Thursday, July 16, 2009


I started playing keyboard in a skater band and got a Harley-Davidson half-sleeve tattoo. Then I was afraid I'd get kicked out of the band because skater chicks can't have Harley-Davidson tattoos. Our coffee table was covered in used, wadded-up Kleenex and supplies to make fake-IDs. But I didn't need a fake ID and neither did anyone else in the house so I don't know why I had that stuff or where it came from. I went to this beautiful hotel with a marble lobby and got shot by an old man using a gun that looked like a set of Lexus keys. I was there with my sister and trying to protect her from getting shot, but she wouldn't run away.

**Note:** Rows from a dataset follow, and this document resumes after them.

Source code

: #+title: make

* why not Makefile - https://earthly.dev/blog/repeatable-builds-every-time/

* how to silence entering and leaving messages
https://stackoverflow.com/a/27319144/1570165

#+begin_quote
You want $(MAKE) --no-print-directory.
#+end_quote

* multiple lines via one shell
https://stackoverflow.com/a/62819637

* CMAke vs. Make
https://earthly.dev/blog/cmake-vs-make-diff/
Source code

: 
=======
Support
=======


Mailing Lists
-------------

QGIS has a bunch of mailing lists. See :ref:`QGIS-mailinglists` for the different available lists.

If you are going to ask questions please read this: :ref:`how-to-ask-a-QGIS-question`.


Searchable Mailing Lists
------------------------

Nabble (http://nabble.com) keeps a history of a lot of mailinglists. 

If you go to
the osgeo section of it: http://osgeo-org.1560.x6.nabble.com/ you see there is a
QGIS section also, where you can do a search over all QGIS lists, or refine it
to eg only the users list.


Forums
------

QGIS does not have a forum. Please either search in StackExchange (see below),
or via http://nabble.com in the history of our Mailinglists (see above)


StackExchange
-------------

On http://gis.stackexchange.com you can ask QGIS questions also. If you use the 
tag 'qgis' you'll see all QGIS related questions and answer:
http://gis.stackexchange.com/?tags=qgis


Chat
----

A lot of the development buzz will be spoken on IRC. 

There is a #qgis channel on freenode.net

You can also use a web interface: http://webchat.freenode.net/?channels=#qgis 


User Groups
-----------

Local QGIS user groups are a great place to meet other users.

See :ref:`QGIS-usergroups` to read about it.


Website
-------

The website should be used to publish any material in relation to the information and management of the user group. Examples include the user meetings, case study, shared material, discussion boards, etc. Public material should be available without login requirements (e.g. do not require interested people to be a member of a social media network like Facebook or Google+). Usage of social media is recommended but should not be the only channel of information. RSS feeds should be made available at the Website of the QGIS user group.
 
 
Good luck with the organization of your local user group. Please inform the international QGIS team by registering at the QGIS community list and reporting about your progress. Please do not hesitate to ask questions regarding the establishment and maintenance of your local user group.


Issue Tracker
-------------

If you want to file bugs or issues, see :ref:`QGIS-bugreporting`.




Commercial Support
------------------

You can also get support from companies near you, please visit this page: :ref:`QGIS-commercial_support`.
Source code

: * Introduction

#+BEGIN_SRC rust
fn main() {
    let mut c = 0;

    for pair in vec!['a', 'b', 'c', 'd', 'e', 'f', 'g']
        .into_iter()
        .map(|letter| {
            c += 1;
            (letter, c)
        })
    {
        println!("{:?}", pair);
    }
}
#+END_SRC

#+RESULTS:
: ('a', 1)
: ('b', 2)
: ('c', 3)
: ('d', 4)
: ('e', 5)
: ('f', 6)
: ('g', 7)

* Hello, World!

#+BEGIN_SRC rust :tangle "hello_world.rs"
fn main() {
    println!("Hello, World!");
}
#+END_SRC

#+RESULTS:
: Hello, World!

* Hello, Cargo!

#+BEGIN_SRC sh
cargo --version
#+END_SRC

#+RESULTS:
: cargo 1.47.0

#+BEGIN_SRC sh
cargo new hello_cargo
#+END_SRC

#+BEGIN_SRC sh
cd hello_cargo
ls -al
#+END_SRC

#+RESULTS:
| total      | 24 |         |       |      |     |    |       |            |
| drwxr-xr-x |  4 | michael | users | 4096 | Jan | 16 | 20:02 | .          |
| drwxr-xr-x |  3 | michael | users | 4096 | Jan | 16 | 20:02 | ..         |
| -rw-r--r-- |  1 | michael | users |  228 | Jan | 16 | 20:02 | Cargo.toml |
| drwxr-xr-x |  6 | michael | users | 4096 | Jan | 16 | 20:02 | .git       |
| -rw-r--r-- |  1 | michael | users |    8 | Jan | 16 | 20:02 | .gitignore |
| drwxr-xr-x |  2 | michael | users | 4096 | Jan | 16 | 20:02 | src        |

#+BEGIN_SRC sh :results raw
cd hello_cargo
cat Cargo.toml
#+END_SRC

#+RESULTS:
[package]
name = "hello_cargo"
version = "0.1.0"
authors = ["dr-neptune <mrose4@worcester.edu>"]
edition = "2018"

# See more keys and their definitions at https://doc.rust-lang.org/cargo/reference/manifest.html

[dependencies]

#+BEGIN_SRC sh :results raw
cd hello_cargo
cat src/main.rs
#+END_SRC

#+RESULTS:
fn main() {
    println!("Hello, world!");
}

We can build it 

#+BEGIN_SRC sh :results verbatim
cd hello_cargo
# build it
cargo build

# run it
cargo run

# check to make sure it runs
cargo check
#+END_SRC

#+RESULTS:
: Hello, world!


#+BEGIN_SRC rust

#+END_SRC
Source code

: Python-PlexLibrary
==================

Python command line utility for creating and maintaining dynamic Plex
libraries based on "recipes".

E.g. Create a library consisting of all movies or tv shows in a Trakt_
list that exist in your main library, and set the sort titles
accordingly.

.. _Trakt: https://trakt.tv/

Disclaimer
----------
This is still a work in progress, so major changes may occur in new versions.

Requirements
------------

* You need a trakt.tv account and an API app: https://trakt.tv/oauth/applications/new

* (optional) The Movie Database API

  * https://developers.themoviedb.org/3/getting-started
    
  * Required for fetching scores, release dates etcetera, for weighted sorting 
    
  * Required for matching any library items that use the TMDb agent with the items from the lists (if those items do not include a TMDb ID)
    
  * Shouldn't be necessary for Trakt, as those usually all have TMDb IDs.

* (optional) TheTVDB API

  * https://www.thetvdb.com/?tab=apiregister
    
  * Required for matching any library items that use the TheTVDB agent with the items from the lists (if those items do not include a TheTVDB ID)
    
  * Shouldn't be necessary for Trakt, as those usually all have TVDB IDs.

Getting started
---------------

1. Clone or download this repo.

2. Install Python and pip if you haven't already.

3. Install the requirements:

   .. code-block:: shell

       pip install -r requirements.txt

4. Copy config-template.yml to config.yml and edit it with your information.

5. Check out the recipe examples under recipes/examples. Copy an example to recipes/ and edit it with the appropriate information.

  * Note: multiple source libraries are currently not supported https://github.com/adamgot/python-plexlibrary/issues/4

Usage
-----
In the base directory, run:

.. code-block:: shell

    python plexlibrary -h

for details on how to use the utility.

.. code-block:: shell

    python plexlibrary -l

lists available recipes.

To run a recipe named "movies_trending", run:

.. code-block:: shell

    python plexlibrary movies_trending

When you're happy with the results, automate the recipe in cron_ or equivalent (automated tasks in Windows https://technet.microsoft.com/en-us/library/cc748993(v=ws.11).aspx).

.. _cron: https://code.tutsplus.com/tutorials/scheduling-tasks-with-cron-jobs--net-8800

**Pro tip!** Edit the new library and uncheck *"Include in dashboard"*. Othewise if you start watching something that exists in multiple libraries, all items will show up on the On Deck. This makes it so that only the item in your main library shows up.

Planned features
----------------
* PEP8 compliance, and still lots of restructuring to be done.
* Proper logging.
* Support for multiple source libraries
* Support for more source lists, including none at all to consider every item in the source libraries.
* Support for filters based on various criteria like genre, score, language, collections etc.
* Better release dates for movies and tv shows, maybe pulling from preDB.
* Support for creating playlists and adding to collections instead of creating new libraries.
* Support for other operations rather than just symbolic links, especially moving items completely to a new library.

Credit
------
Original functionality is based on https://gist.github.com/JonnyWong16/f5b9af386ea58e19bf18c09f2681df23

This is just a sample of the totally crazy dreams I've been having lately. I can kind of explain the Kleenex and fake ID one. The boys were sick last week and our table was covered in used Kleenex. I felt like I was constantly picking them up and putting them in the trash and reminding the boys to do the same. That same week I was carded at the supermarket for a bottle of wine, and the clerk looked at me and then my ID several times. I've actually had people tell me they thought it was a fake ID because it looks nothing like me (My hair is much longer now and it is just the most odd-looking picture). As far as the band and the Harley-Davidson tattoo and the key gun..... no idea.

There is no point to this post. Well... maybe a little. I was driving to work Tuesday and thinking about how I have terrible writer's block and that I have nothing to write about. And then I thought that I do have things to write about but a lot of them are kind of scary and that I get concerned about putting too much craziness out there for people to read because then they will see that I really am crazy and that it's not just something I say. I guess if I'm going to get over my writer's block, I'm going to have to stop self-censoring so much.

Don't say I didn't warn you.

1 comment:

  1. You can buy wine in a grocery store?! I'm moving to Ohio!